General information
- Type: Ultralight trike
- National origin: Germany
- Manufacturer: Quander
- Status: In production (2014)

= Quander Micropfeil =

German ultralight trike

The Quander Micropfeil (Small Arrow) is a German ultralight trike that was designed and is produced by UL Flugzeugbau Quander of Petershagen. The aircraft is supplied complete and ready to fly.

==Design and development==
The Micropfeil was designed to comply with the Fédération Aéronautique Internationale microlight category and the US FAR 103 Ultralight Vehicles rules. It features a cable-braced hang glider-style high wing, weight-shift controls, a single-seat open cockpit without a cockpit fairing, tricycle landing gear and a single engine in pusher configuration.

The aircraft is made from bolted-together aluminum tubing, with its double surface Schönleber Speed 14 m2 wing covered in Dacron sailcloth.
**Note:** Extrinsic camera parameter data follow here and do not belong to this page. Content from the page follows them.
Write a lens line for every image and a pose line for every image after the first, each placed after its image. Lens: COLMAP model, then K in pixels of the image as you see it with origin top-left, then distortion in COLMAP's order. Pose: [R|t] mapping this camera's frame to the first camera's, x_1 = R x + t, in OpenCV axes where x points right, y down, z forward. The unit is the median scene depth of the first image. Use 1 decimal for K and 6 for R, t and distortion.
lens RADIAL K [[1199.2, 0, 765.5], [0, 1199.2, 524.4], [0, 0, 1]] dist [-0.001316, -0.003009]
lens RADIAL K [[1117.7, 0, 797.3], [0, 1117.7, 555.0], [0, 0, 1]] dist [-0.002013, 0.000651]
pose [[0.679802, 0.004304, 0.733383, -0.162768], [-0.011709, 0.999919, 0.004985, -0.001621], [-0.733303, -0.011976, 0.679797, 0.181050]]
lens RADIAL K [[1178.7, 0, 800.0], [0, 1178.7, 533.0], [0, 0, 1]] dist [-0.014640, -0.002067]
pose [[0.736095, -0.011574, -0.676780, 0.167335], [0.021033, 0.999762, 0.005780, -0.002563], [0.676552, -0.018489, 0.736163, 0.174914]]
The 10.8 m span wing is supported by a single tube-type kingpost and uses an "A" frame weight-shift control bar. The wing is supported by a two-tube structure. The powerplant is a twin-cylinder, air-cooled, two-stroke, single-ignition 40 hp Rotax 447 engine.

The aircraft has an empty weight of 80 kg and a gross weight of 300 kg, giving a useful load of 220 kg. With full fuel of 25 L the payload is 206 kg.